Value of an integral

The integral can be rewritten as \begin{align*} I&=\frac{n(n-1)}{2}\int_0^1\frac{t^{n-2}(2-t)^{n+1}-t^{2n-1}}{n+1}-\frac{t^n(2-t)^{n-1}-t^{2n-1}}{n-1}\,dt\\[6pt] &=\frac{1}{2n+2}+\frac{n(n-1)}{2}\int_0^1\frac{t^{n-2}(2-t)^{n+1}}{n+1}-\frac{t^n(2-t)^{n-1}}{n-1}\,dt. \end{align*} Integrating by parts, we obtain $$\int_0^1\frac{t^{n-2}(2-t)^{n+1}}{n+1}\,dt=\frac{1}{n^2-1}+\int_0^1\frac{t^{n-1}(2-t)^n}{n-1}\,dt.$$ Therefore, \begin{align*} I&=\frac{1}{2}+\frac{n}{2}\int_0^1t^{n-1}(2-t)^n-t^n(2-t)^{n-1}\,dt\\[6pt] &=\frac{1}{2}+\frac{1}{2}\int_0^1(t^n(2-t)^n)'\,dt=\frac{1}{2}+\frac{1}{2}=1. \end{align*}

P.S. You can use SageMath and WolframAlpha for symbolic calculations. Both are free.

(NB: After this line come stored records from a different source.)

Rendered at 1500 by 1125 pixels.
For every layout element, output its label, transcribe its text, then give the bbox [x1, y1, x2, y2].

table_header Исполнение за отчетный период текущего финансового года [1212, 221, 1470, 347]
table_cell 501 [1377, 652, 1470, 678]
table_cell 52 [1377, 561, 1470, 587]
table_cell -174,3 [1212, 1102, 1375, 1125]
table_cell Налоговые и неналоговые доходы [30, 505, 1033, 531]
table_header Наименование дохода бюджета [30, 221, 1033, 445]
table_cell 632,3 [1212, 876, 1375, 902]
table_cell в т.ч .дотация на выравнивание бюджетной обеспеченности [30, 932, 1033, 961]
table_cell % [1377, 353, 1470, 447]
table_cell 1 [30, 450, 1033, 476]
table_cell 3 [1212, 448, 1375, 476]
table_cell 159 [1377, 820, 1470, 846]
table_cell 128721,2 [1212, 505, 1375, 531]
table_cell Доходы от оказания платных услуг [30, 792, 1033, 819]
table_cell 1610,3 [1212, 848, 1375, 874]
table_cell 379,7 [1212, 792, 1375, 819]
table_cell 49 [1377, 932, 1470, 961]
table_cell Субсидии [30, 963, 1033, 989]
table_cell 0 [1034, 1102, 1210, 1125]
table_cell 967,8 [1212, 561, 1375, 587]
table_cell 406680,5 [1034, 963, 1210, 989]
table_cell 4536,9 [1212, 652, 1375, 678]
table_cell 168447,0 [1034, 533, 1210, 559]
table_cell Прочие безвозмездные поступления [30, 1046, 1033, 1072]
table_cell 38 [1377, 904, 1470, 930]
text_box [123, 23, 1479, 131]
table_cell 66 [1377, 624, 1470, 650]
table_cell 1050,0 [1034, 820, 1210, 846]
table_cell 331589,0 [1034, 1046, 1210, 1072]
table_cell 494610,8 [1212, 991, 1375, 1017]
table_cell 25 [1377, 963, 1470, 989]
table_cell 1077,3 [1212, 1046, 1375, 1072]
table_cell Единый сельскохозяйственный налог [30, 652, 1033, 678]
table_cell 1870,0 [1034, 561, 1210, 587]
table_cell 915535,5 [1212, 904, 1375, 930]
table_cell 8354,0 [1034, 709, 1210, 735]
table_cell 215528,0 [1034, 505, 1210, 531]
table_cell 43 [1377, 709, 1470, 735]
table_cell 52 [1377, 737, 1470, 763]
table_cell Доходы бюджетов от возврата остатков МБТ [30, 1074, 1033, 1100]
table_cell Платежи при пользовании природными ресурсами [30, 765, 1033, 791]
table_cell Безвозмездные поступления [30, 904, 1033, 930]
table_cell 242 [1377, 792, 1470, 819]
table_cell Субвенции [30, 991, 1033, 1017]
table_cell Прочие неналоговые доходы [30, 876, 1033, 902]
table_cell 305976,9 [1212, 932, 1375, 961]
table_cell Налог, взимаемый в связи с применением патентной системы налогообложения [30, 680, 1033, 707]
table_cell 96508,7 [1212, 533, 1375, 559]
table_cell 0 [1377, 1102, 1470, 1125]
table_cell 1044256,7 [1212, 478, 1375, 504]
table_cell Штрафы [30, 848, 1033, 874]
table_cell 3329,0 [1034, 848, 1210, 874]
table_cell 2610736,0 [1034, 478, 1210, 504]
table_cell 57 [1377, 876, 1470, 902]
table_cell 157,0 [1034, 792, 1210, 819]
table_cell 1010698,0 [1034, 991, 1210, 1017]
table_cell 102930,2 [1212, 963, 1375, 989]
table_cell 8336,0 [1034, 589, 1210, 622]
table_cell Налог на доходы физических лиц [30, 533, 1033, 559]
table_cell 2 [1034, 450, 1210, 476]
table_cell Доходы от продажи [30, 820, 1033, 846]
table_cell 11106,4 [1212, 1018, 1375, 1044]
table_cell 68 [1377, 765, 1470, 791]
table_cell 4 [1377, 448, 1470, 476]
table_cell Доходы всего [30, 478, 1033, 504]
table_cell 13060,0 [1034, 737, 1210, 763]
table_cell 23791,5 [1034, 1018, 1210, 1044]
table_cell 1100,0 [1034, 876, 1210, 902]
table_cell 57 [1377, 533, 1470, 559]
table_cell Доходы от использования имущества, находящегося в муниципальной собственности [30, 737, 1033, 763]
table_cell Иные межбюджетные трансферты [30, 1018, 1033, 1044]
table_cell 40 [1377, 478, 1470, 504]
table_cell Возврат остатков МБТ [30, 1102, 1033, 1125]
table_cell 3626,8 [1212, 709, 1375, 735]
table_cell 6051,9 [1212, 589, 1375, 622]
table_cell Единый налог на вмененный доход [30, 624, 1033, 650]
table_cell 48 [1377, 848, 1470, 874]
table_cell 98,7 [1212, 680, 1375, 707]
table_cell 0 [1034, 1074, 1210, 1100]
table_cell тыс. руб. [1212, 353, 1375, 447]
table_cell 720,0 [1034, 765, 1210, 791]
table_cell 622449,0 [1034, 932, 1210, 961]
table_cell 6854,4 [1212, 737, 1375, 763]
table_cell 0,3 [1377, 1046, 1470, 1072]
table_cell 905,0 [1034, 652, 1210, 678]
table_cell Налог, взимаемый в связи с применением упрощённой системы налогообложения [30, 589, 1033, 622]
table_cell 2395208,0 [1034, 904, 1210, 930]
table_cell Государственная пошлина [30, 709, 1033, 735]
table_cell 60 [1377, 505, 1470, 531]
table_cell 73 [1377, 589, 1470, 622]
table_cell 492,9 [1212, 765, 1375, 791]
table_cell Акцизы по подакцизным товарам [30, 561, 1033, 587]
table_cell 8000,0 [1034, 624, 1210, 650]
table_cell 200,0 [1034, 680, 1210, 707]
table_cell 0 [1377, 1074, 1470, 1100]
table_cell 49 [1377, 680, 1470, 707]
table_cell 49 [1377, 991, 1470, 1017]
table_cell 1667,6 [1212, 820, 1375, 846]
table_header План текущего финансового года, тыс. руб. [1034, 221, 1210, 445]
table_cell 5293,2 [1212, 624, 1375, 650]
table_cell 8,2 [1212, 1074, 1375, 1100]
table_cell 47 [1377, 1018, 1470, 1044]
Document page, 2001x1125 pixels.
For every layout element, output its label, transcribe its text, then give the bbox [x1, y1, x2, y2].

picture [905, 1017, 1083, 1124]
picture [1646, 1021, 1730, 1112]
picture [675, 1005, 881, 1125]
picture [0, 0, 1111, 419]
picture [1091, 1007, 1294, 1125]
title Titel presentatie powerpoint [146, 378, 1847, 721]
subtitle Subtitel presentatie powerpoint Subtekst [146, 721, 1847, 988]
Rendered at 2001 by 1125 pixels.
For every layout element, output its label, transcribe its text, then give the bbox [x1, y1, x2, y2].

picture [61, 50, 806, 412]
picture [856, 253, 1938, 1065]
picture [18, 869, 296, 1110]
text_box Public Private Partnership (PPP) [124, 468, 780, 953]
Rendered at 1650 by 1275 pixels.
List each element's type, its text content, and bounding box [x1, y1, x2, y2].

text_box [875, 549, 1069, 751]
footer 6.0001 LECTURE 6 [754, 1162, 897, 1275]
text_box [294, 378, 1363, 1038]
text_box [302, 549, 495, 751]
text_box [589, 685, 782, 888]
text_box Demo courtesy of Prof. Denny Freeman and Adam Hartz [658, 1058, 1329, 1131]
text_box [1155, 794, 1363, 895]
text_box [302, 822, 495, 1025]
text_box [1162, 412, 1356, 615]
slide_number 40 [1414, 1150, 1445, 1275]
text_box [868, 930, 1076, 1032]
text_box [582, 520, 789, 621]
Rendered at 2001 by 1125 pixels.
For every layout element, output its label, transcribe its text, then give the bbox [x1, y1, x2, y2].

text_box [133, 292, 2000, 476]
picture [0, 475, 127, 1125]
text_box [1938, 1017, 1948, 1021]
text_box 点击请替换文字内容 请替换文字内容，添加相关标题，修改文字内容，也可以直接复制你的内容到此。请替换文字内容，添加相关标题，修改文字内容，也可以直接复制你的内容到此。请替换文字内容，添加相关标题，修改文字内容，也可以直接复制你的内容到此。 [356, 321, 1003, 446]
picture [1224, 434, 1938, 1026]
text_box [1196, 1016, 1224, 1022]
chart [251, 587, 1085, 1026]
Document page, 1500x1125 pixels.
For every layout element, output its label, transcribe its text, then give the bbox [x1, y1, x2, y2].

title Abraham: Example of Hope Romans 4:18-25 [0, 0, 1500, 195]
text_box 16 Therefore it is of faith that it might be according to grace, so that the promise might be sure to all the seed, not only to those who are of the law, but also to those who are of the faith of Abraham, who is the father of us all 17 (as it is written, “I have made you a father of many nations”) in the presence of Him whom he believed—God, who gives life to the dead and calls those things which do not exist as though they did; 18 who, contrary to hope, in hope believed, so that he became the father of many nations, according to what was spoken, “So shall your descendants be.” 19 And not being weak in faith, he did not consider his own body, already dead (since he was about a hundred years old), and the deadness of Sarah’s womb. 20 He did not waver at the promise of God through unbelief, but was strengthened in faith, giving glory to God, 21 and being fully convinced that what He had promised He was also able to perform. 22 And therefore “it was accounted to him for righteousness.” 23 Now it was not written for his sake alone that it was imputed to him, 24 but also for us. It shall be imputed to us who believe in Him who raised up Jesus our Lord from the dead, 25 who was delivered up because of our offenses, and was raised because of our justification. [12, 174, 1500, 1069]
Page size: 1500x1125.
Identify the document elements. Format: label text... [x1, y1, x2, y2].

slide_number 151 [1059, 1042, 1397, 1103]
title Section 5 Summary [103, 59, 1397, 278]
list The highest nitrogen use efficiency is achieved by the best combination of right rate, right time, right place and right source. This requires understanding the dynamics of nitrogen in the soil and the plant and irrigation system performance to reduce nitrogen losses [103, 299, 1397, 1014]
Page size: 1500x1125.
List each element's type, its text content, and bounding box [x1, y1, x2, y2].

It seems your conjecture is true. Mathematica gives the result $$ (1 + 4^n (-1 + n) n \mbox{Beta} [1/2, -1 + n, 2 + n] - 4^n n (1 + n) \mbox{Beta} [1/2, 1 + n, n])/(2 (1 + n)) $$ in terms of the incomplete Beta function, and putting in random integers $\geq 3$ always yields 1 (I haven't managed to get Mathematica to spit that out as a general result for arbitrary $n$).

You can use CoCalc. For instance, type integral(x^2,x) and get 1/3*x^3

It also permits symbolic parameters.

Input:

f(x,n)=x^2+n

integral(f(x,n),x)

Output:

1/3*x^3+n*x